■ **Work task 1**:
Decide whether each statement agrees with the homecoming passage: (a) the new stone house was two floors high; (b) Scott Whitehead had met the family before his visit; (c) the builders finished the house in five days. For each, answer yes or no and quote the deciding words.
■ **Work task 2**:
In the homecoming passage, give the part that begins at the words "Scott Whitehead just" and stops after "weight on me." again, with "two weeks" changed to "three weeks".
■ **Work task 3**:
Shorten the paragraph of the homecoming passage that begins "Next thing that happened", keeping its main facts.

■ **Text segment**:
▶
I didn’t know at the time that these people had formed the bedrock of the five-day prayer vigil that had taken place on the property while I was missing. A vigil to which no one had been invited, and no one knew if anyone else would be there; a vigil born of pure friendship and concern, which started with such melancholy prophesies of doom and tenuous hopes, but ended on the sunlit uplands of answered prayers. I could scarcely believe it when I heard what had happened.

And yet, standing right before me, was the cast-iron evidence of the love those Texans must have had for me and for what I had tried to do on behalf of my country. It came in the form of a brand-new stone house standing across a new paved courtyard, maybe twenty feet from the main house. It was two floors high, with a wide, timbered upper deck around the bedrooms, which abutted a tall, stone-walled shower, custom-made for me. Inside, the house was perfectly decorated, carpeted, and furnished, with a big plasma television.

“How the hell did that get here?” I asked Mom. And what she then told me blew me away. It started with a visit, after the vigil had ended, from a marvelous Texan landowner called Scott Whitehead. He was just one of so many who came to see my parents and express his delight that I had been found. He’d never, by the way, met any of the family before.

And before he went, he explained he had a close friend who owned a construction company in Houston and wondered if there was anything Marcus might like when he came home.

Mom explained how I had always wanted a little space of my own where I could...well...chill, as the late Shane Patton would undoubtedly have expressed it. And perhaps a small extension off my lower-floor bedroom might be really nice. She was thinking rock-bottom price, and maybe she and Dad could manage that.

Next thing that happened, she said, two of the biggest trucks she’d ever seen came rolling into the drive, accompanied by a crane and a mechanical digger, a couple of architects, site engineers, and God knows what else. Then, Mom says, a team of around thirty guys, working twenty-four hours a day in shifts over three days, built me a house!

Scott Whitehead just said he was proud to have done a small favor for a very great Texan (Christ! He meant me, I think). And he still calls Mom every day, just to check we’re all okay.

Anyway, Morgan and I moved in, freeing up space for the stream of SEALs who still kept coming to see us. And I stayed home with the family, resting for two weeks, during which time Mom fought a fierce running battle with the Pepsi bottle bug, trying to get some weight on me.

Scott Whitehead’s boys had thought of everything. They even had the house phone wired up in my new residence, and the first call I received was a real surprise. I picked it up and a voice said, “Marcus, this is George Bush. I was forty-one.”

Jesus! This was the forty-first president of the United States. I knew that real quick. President Bush lives in Houston.

“Yessir,” I replied. “I very definitely know exactly who you are.”

“Well, I just called you to tell you how proud we all are of you. And my son’s real proud, and he wants you to know the United States of America is real proud of you, your gallantry, and your courage under fire.”

Hell, you could tell he was a military man, right off. I knew about his record, torpedo bomber pilot in the Pacific, World War II, shot down by the Japanese, Distinguished Flying Cross. The man who appointed General Colin Powell as Chairman of the Joint Chiefs. Victor of the Gulf War.
◀
[Plotted data images]
▶
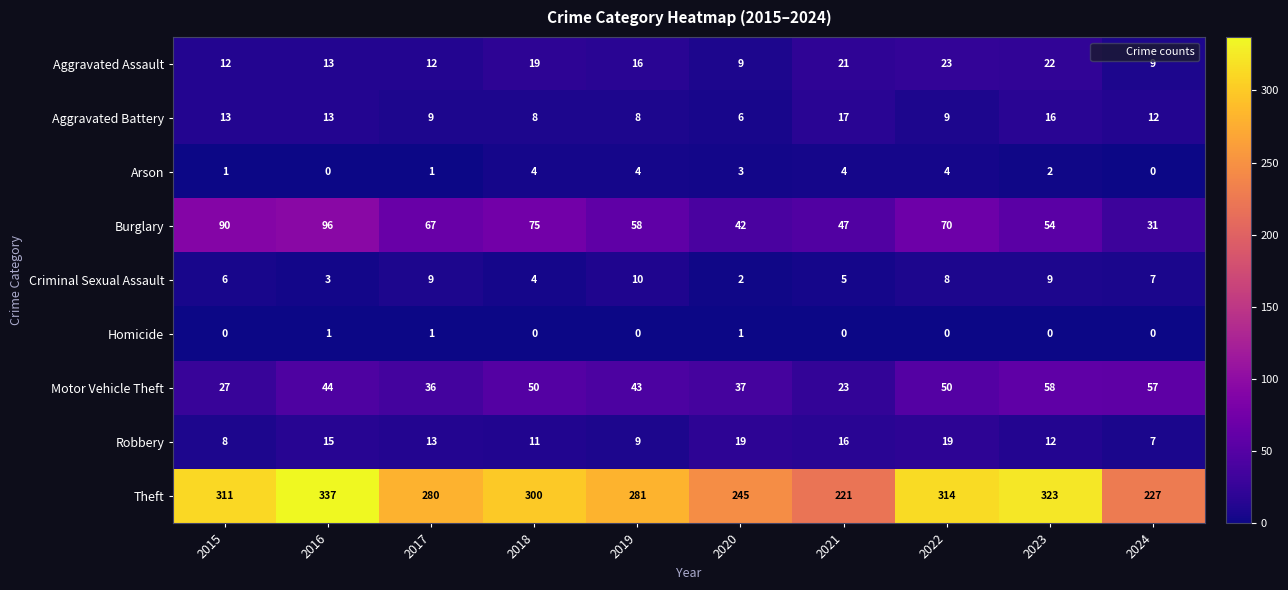

What is the sum of all Motor Vehicle Theft values?

425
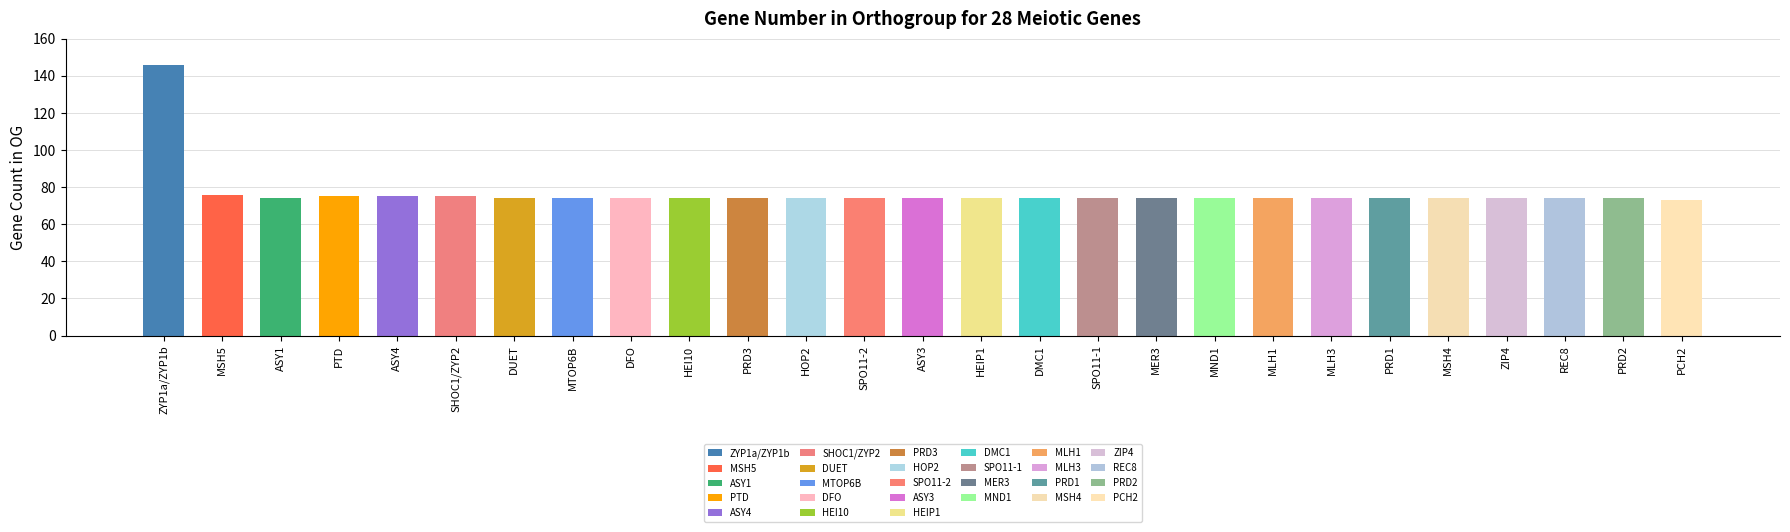

What is the maximum value shown in the chart?

146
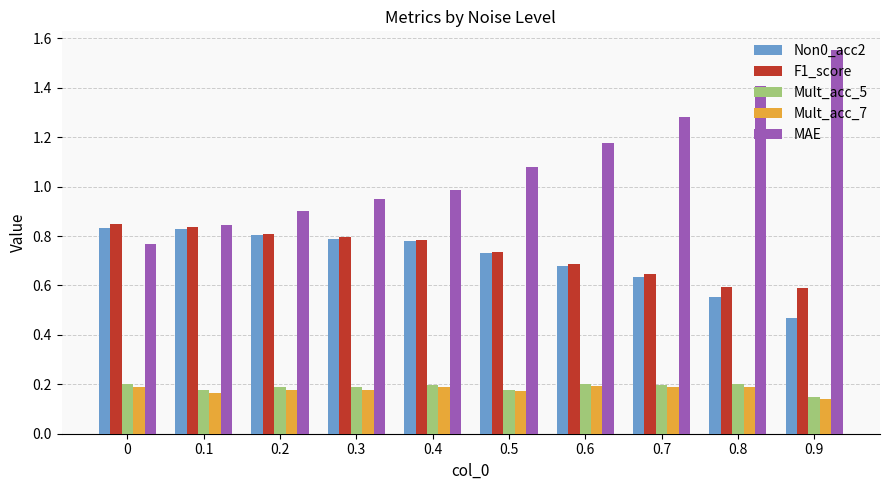

How many data points in MAE are less than 1?

5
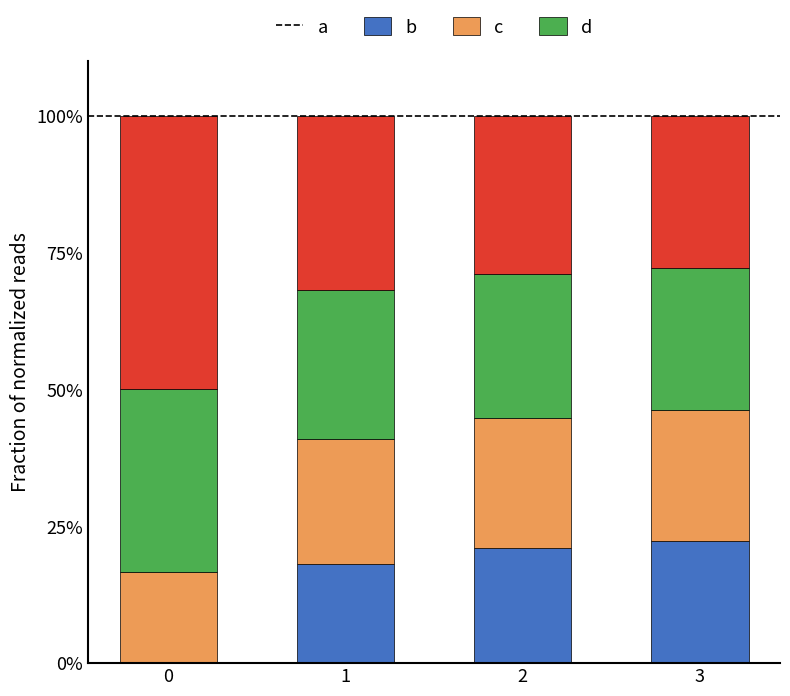

The a series shows 9.9 at 0. True or false?

False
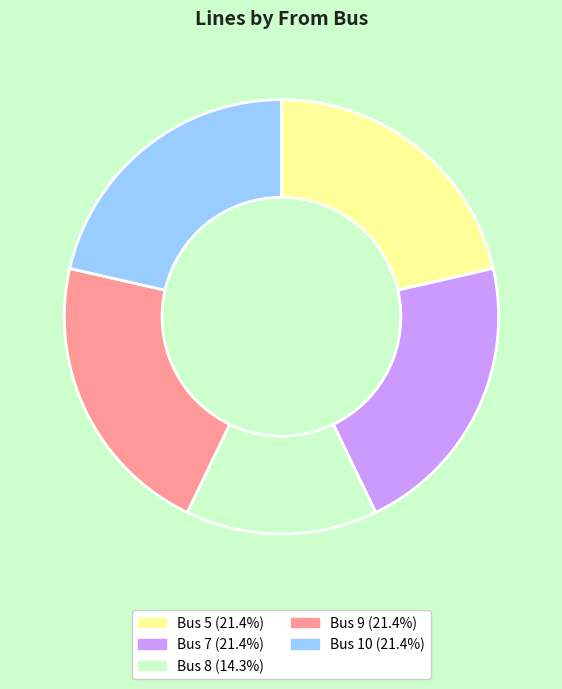

Does any single category account for the majority?

No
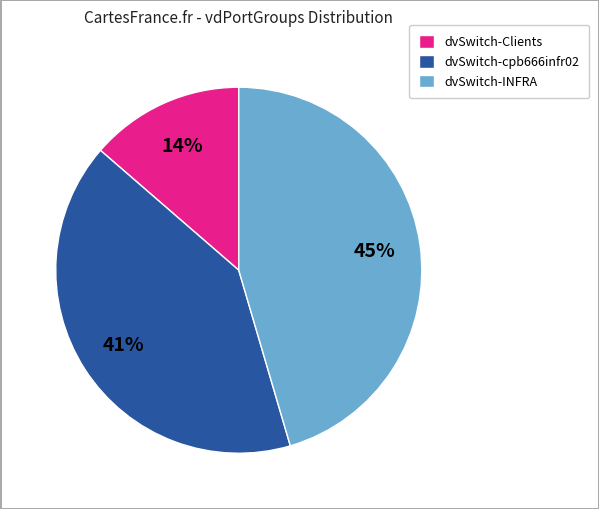

Which has a higher value, dvSwitch-cpb666infr02 or dvSwitch-INFRA?

dvSwitch-INFRA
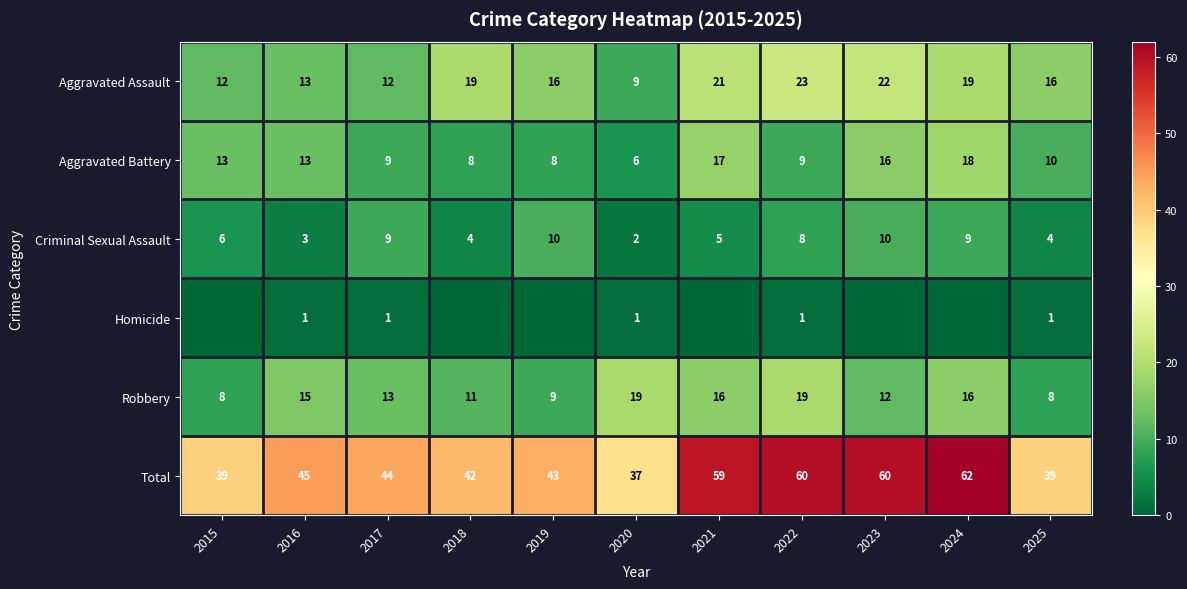

What is the difference between the maximum and minimum values in the Total series?

25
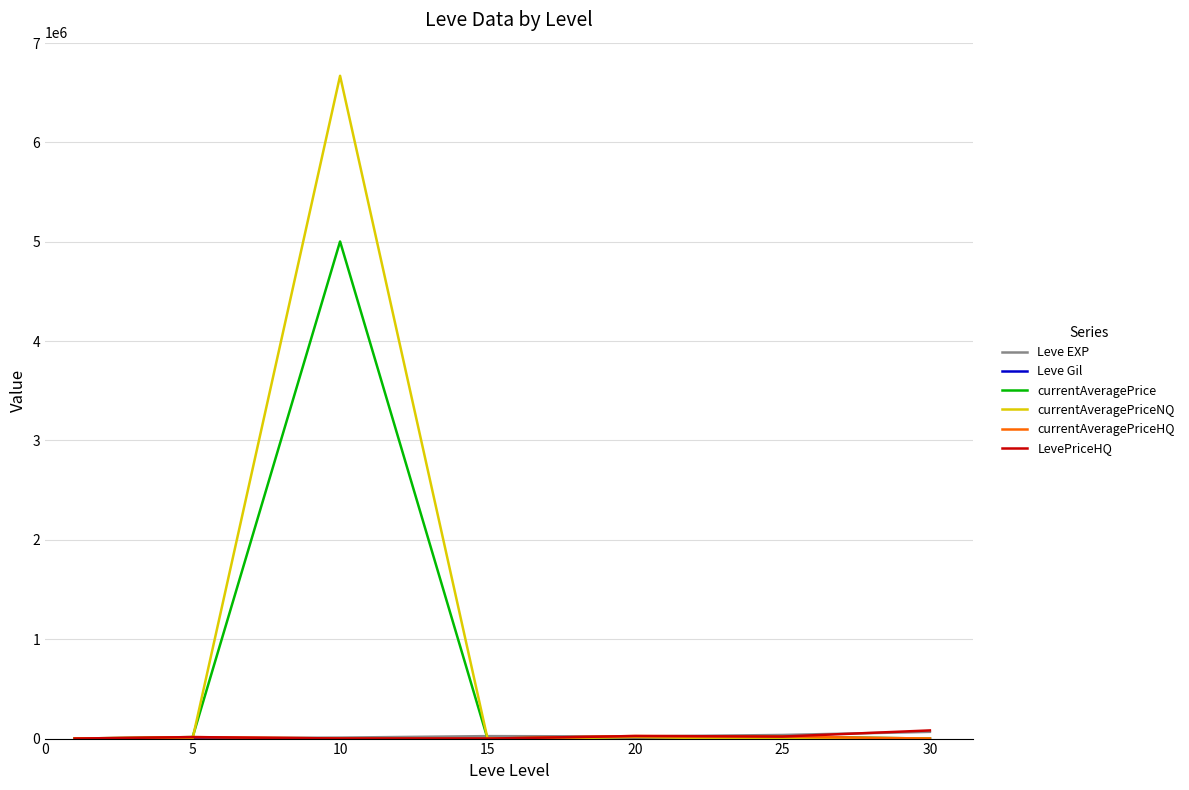

Which series has the largest range (max minus min)?

currentAveragePriceNQ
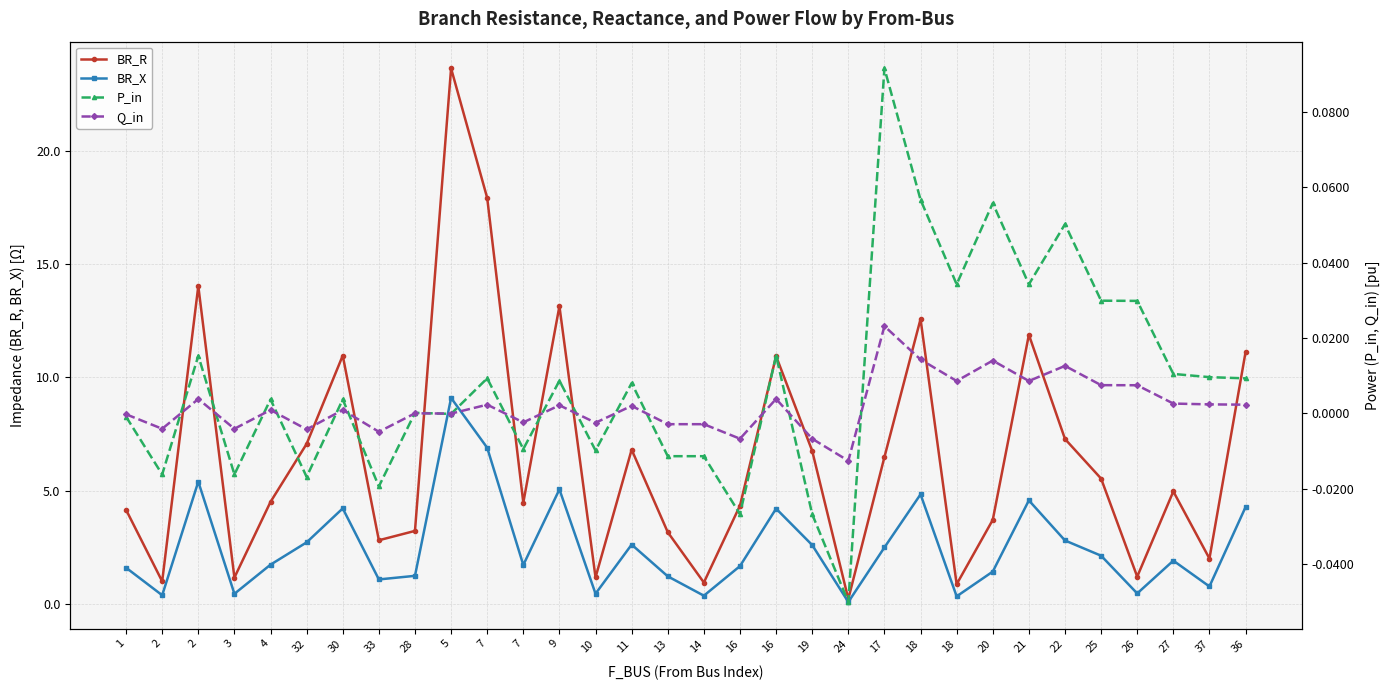

Is it true that BR_R equals 5.8 at 36?

False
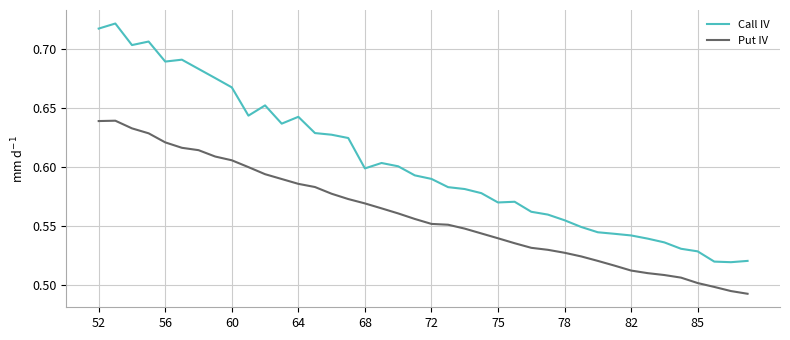

True or false: Put IV and Call IV intersect in this chart.

False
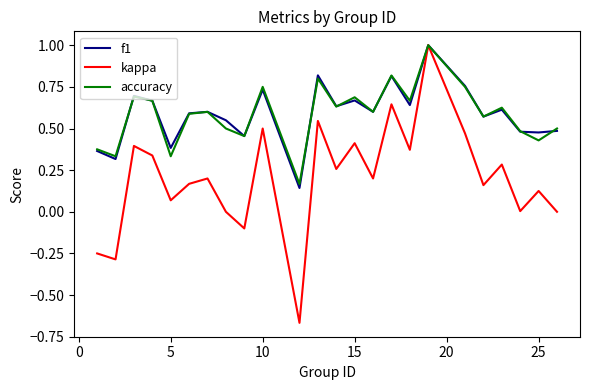

What is the greatest value displayed?

1.0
◀
■ **Problem solution 1**:
(a) Yes: "It was two floors high"
(b) No: "He’d never, by the way, met any of the family before."
(c) No: "working twenty-four hours a day in shifts over three days"

■ **Problem solution 2**:
Scott Whitehead just said he was proud to have done a small favor for a very great Texan (Christ! He meant me, I think). And he still calls Mom every day, just to check we’re all okay.

Anyway, Morgan and I moved in, freeing up space for the stream of SEALs who still kept coming to see us. And I stayed home with the family, resting for three weeks, during which time Mom fought a fierce running battle with the Pepsi bottle bug, trying to get some weight on me.

■ **Problem solution 3**:
According to Mom, two huge trucks arrived in the drive, together with a crane, a mechanical digger, two architects, site engineers, and more. A team of about thirty men then worked around the clock in shifts for three days and built the house.